Havel's new play Leaving, his first for 18 years and more significantly his first since retiring from the Czech presidency in 2003 opened to standing ovations in Prague in June. The Orange Tree Theatre in Richmond, the first theatre to stage Havel in the UK, is now showing the English Language premiere. It should be a major scoop, but at the performance I attended the audience's applause was far more weary than euphoric. Sadly the play is a mess.
Ostensibly it follows the retired chancellor of an unnamed country who, along with his flunkies and family, faces the prospect of eviction from his government-owned villa to make way for a casino and strip-club. Unfortunately it doesn't seem much to lose and this lack of a genuine stake is just one of many miscalculations that fatally undermine the drama, though it is as nothing compared to the fatuous, clichéd and largely unfunny dialogue. What is so surprising of course is that Havel had to deal day in day out, for over decade, with actual governance; with deal making, public broadcasts and private compromises. So what went wrong here?
To begin with there are probably too many targets. The cast is large; several have scarcely any lines and the satire is cumbersome (the unnamed country seems to groan beneath its own imagined history). Meanwhile the action is not greatly leavened by various absurdist touches: the cast dance at one point, at another they chant earlier lines from the play, Havel's own lugubrious vox celesta interrupts on several occasions by tannoy to counsel the actors, to explain his own dramatic choices and to muse whimsically about theatrical space and time. But this is not Havel's Tempest, nor is it his King Lear or Cherry Orchard though both are heavily pilfered from. The initial theme for the play, a story of once powerful man breaking down seems to have been swamped by other concerns.

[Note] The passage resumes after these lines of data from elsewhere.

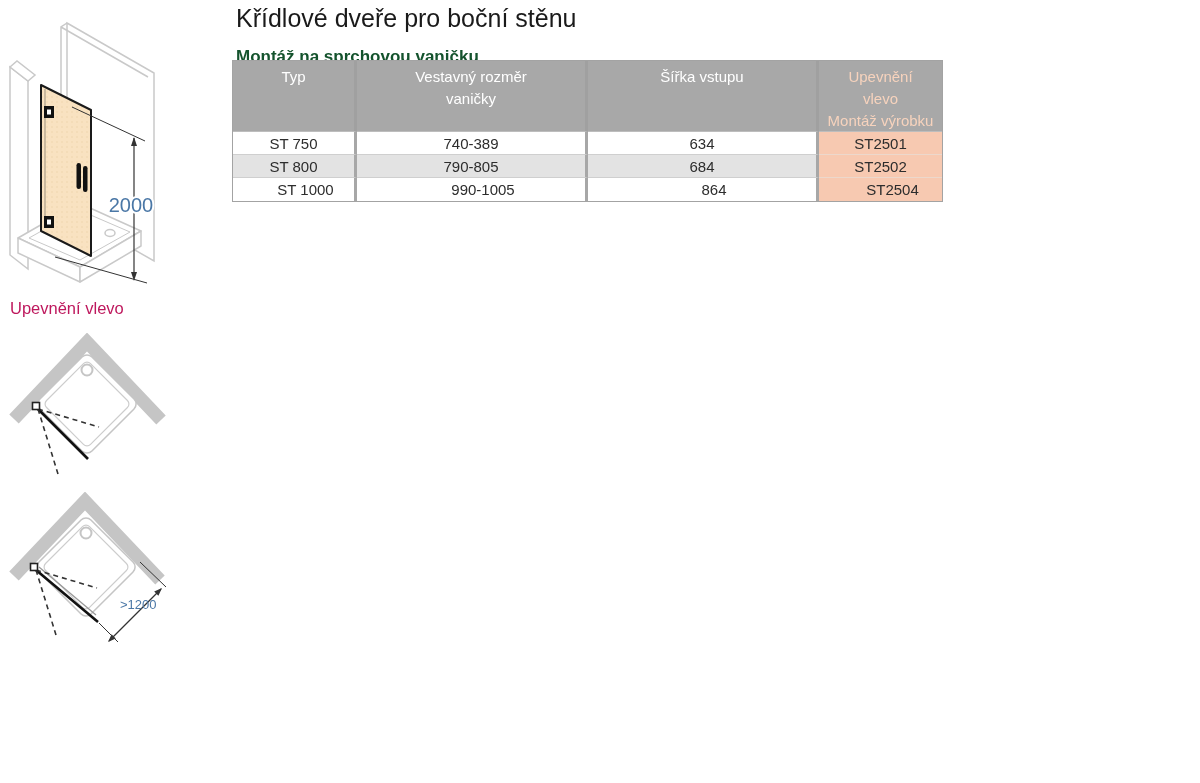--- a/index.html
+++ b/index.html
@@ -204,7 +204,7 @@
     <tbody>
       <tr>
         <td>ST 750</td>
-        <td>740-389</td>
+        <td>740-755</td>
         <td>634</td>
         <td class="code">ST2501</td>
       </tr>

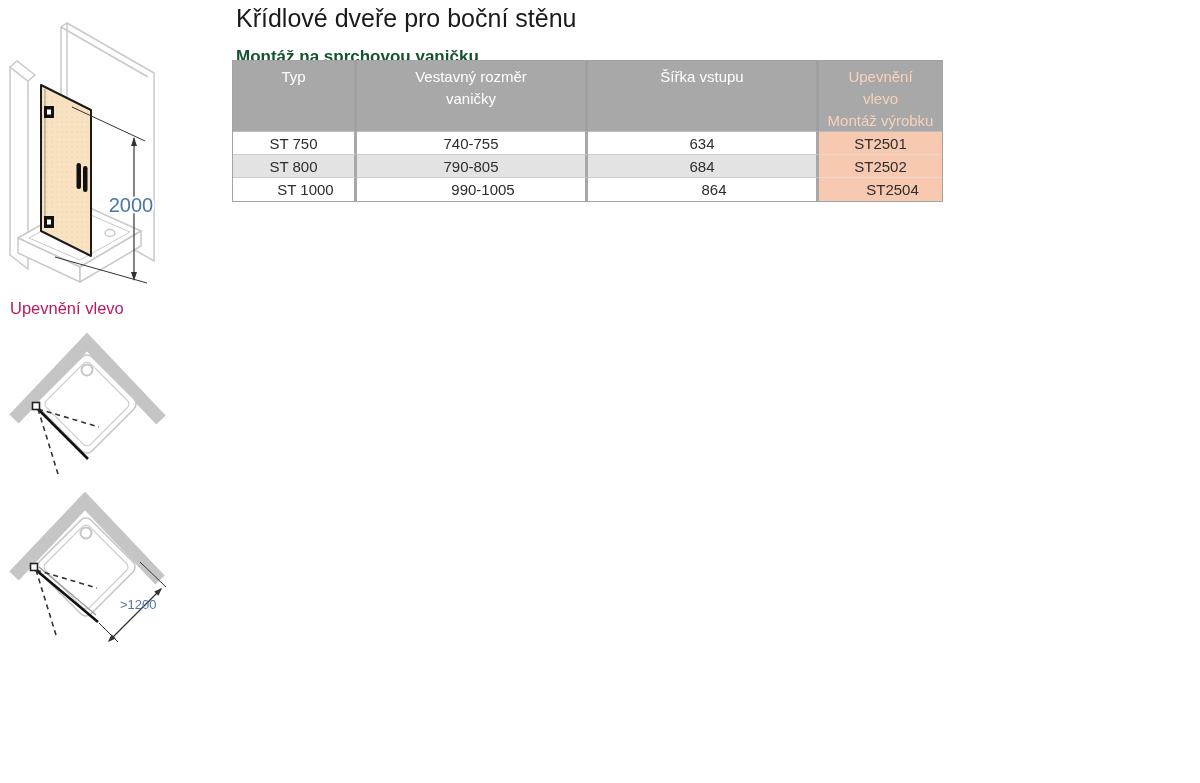--- a/index.html
+++ b/index.html
@@ -215,6 +215,12 @@
         <td class="code">ST2502</td>
       </tr>
       <tr>
+        <td>ST 900</td>
+        <td>890-905</td>
+        <td>784</td>
+        <td class="code">ST2503</td>
+      </tr>
+      <tr>
         <td>ST 1000</td>
         <td>990-1005</td>
         <td>864</td>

The escape from a life of high stakes, of constant confrontation or engagement with raw power, has fascinated many writers. Nadezhda Mandelstam once wrote of the Holocaust that it included 'the pressure of utterly insoluble problems in a particularly intense form... in a strange way, despite the horror of it, this also gave a certain richness to our lives' and more recently JM Coetzee has described South Africa's post-apartheid shuffle into seemingly more trivial conflicts, older ones; as of one character in 1999 novel Disgrace whose story he writes, 'if pressed into the mould of English... would come out arthritic, bygone... a peasant, a paysan, a man of the country. A plotter and a schemer and no doubt a liar, like peasants everywhere. Honest toil and honest cunning' but it is the peasant, not the professor who wins out in his story.
As Freud diagnosed with typical hyperbole 'life is impoverished, it loses its interest, when the highest stake in the game of living, life itself, may not be risked. It becomes as shallow and empty as, let us say, an American Flirtation'. And one might add the loss of power over other people's lives as well. For it seems to me that Havel touches on a sense that meaning has been stripped away, not just from his character but from his country in the implicit wake of the communist withdrawal. Everyone misses the prospect of violence; what the philosopher Zizek, in mocking Donald Rumsfield once described as the missing fourth category of explanation, of 'known unknowns', the psychological drives we know exist but cannot openly acknowledge.
It is in this respect that Havel's play could be given a favourable reading as a sort of meditation on senility (the leaving behind of sense, of meaning). Hesitant comments and queries are spoken by the playwright into the margins of a trite story. The action is constantly hauled back from the brink of a more spectacular breakdown because madness can only be approached by allusion to other stories of madness, and thus is always too self-aware of the constraints of language and representation to 'let go'. When a cast member streaks across the stage without explanation the audience in the tiny theatre is not sure where to look, or whether to laugh; it's more surprising than shocking, not something they haven't seen before, and it's all over very fast. And then the play slides back to its storyline with the characters quoting earlier phrases: some interesting, some significant, but most impossible to place and impossibly dreary. Isn't this what it means to grow senile? To be trapped in an encroaching web of codes and puzzles that can't be deconstructed whilst staying bound to a tedious story that must be somehow played out? Much of the play feels like watching an amnesiac trying to solve a crossword puzzle.
The production itself probably doesn't help matters. There's an awful lot of gurning and shouting (none of the cast escape the trap). Geoffrey Beever's lead is a typically mixed bag: droopy, pompous, a bit embarrassing, with only occasional flashes of his usually sympathetic stage presence. And I felt especially sorry for Carolyn Backhouse, as the president's long-time companion, whose shrewish role was devoid of a single good line.
Nevertheless, as much as a curate's egg as 'Leaving' is, don't let it put you off catching later plays in the season. Havel's best plays are in a different league.